The introduction to the MIT Press book Data Feminism tries to define intersectionality.
Key to the idea of intersectionality is that it
does not only describe the intersecting aspects of
any particular person’s identity (or
positionalities, as they are sometimes termed).
It also describes the intersecting forces of
privilege and oppression at work in a given
society. Oppression involves the systematic
mistreatment of certain groups of people by other
groups. It happens when power is not distributed
equally—when one group controls the institutions
of law, education, and culture, and uses its power
to systematically exclude other groups while
giving its own group unfair advantages (or simply
maintaining the status quo). In the case of
gender oppression, we can point to the sexism,
cissexism, and patriarchy that is evident in
everything from political representation to the
wage gap to who speaks more often (or more loudly)

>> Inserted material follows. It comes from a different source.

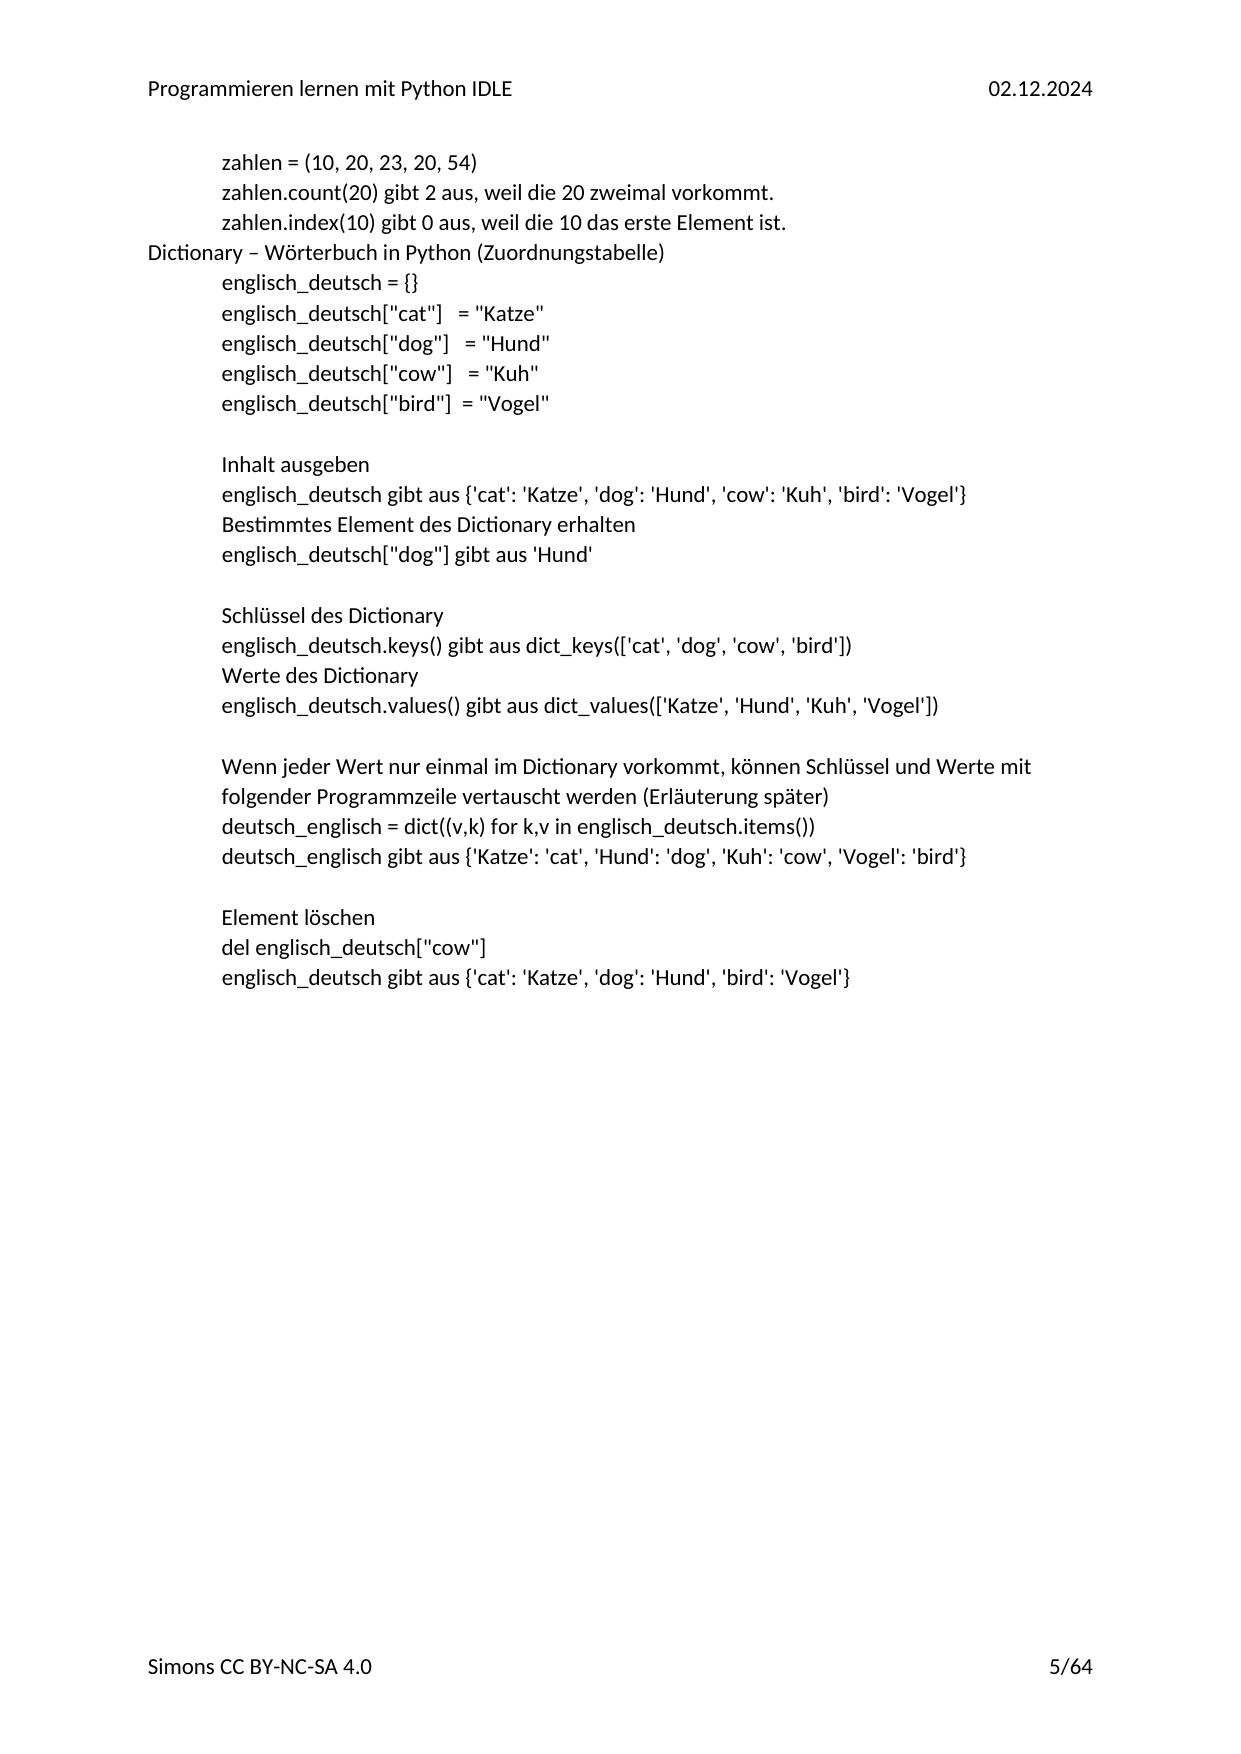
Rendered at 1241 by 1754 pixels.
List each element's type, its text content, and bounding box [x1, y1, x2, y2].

in a meeting. In the case of racial oppression,
this takes the form of racism and white supremacy.
Other forms of oppression include ableism,
colonialism, and classism. Each has its particular
history and manifests differently in different
cultures and contexts, but all involve a dominant
group that accrues power and privilege at the
expense of others. Moreover, these forces of power
and privilege on the one hand and oppression on
the other mesh together in ways that multiply
their effects.
The book discusses …
...what we call data feminism: a way of thinking
about data, both their uses and their limits, that
is informed by direct experience, by a commitment
to action, and by intersectional feminist thought.
The starting point for data feminism is
something that goes mostly unacknowledged in data
science: power is not distributed equally in the
world. Those who wield power are
disproportionately elite, straight, white,
able-bodied, cisgender men from the Global
North. The work of data feminism is first to
tune into how standard practices in data science
serve to reinforce these existing inequalities and
second to use data science to challenge and change
the distribution of power.
We both strongly believe that data can do good in the world. But for it to do so, we must explicitly acknowledge that a key way that power and privilege operate in the world today has to do with the word data itself. The word dates to the mid-seventeenth century, when it was introduced to supplement existing terms such as evidence and fact. Identifying information as data, rather than as either of those other two terms, served a rhetorical purpose. It converted otherwise debatable information into the solid basis for subsequent claims. But what information needs to become data before it can be trusted? Or, more precisely, whose information needs to become data before it can be considered as fact and acted upon? Data feminism must answer these questions, too.